Requirement. Using the records below, quote only the span that opens with the line containing "[423,503,587,522] Hyper-converged ->" and closes with the line containing "[293,536,427,552] Hyper-converged ->", exactly and inclusively.

Data items.
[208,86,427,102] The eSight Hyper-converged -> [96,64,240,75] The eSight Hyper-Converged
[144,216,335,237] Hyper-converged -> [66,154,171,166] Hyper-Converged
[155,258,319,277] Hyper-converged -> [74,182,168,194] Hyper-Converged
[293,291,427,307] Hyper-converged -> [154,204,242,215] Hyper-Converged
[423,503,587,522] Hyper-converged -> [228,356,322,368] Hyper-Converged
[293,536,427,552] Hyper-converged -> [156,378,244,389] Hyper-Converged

==

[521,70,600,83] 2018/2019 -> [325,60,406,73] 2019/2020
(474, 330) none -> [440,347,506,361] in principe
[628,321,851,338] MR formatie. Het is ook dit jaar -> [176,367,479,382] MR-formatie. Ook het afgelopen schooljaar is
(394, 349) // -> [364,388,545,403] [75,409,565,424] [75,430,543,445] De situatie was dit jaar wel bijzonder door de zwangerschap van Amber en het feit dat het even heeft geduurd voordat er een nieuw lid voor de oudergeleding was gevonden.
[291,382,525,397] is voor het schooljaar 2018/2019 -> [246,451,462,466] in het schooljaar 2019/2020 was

Written answer.
[423,503,587,522] Hyper-converged -> [228,356,322,368] Hyper-Converged
[293,536,427,552] Hyper-converged -> [156,378,244,389] Hyper-Converged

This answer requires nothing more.